What’s the Role of Teachers in Supporting Student Mental Health?

What’s a healthy balance of teaching and mental health support that will help students thrive while keeping teachers’ jobs manageable?  Edutopia talked to teachers and mental health experts to find answers.

Schools have long been the place where many students received mental health treatment—“not on a leather couch in a wood-paneled office, as movies would have us believe,” says Boston University clinical psychologist Jennifer Greif Green. Providing access to mental health services in schools, through counselors and social workers, makes crucial supports more accessible to kids who are less likely to get treated for issues like anxiety and depression, especially low-income students and students of color.

But there is a chasm between the ideal, in which a well-trained teacher can identify a struggling child and send them to the counselor’s office for help, and the reality: Most schools only have one counselor to every 415 students—half the recommended number—and in middle and high school, the ratio is often worse, says Jill Cook, executive director of the American School Counselor Association (ASCA).

When schools are short on counselors and other staff, that job falls to teachers.
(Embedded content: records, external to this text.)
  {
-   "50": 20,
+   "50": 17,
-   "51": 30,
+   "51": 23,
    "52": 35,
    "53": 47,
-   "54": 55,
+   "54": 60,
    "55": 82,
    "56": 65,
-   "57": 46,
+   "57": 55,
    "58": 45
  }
Mental health support, Susan Norwood, a high school English and cinema studies teacher in Metro Nashville Public Schools says, has become just as much a part of her job as teaching—something that’s especially challenging for teachers of tested subjects like English and math, where there’s great pressure to help students meet academic benchmarks.

The SEL Connection

In summer 2022, Congress approved $1.7 billion aimed at expanding school-based mental health services and addressing chronic counselor shortages. Even with an influx of much-needed funding, critics of school-based social and emotional curricula argue that allowing the language and practices of therapy to enter the classroom amounts to “mission creep,” and sets up insurmountable challenges for schools and teachers.

There’s an important distinction to be made, however, between the beneficial impacts of school- and classroom-based SEL efforts and the crisis-level response the youth mental health emergency so urgently requires.
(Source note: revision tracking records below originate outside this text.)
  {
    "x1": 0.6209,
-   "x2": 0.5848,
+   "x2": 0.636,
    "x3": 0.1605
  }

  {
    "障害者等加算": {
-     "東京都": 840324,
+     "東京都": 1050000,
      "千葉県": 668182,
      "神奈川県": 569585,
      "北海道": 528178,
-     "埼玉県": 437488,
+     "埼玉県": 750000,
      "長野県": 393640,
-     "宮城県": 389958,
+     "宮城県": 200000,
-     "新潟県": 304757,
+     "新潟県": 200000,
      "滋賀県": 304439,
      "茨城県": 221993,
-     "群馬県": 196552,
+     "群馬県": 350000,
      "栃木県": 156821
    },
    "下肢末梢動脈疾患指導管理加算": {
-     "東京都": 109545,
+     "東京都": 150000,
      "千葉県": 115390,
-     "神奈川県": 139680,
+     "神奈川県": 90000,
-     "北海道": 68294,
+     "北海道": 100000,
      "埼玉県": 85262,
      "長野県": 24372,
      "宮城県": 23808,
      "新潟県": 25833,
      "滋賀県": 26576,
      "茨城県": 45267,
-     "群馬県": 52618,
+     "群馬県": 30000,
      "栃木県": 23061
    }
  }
School-based cultures of support—while certainly not enough all on their own to turn the tide in the mental health crisis—can and do have an impact, reducing levels of student stress, isolation, and depression.

Yet the bleak trajectory among kids towards greater levels of anxiety and depression, suicidal ideation and even attempted suicide, suggests that while the wellness structures that teachers can provide are important, they’re unlikely to be commensurate to the need.

The Role of Teachers

Piling more responsibilities on teachers—already stretched to the limit with overcrowded classrooms, long hours, and intense workloads—is not the answer. Ultimately, teachers should stay focused on the academic success of students, which is intertwined with emotional and psychological wellbeing, but should not be subsumed by it.

In building school-based cultures of support, teachers who don’t feel comfortable in the role of emotional counselor can explore simple strategies that benefit students while staying within content areas, says Phyllis Fagell, a school counselor and author of the book Middle School Matters.

Across grade levels, teach kids emotional literacy, the ability to understand emotions’ biological basis—not only their own, but others’ as well, and how to name emotions, and take others’ perspectives. Focus on building resilience: research shows that higher levels of resilience are correlated with fewer mental health problems like depression and anxiety. “Resilience works like a muscle we can build through effort and repetition, and we want to keep our muscles strong and flexible so we can think of many ways to solve a problem,” says psychologist and author Mary Alvord.

Meanwhile, we need to examine why teachers and schools are left to solve problems that are out of their control and outside most educators’ professional training, says Micere Keels, associate professor and founder of the Trauma Responsive Educational Practices at the University of Chicago.

“We no longer have the extended family and local community that keep us mentally healthy,” says Keels, who developed a set of free mental health lessons for teachers to use with students. “That’s where our schools are trying to pick up the slack.”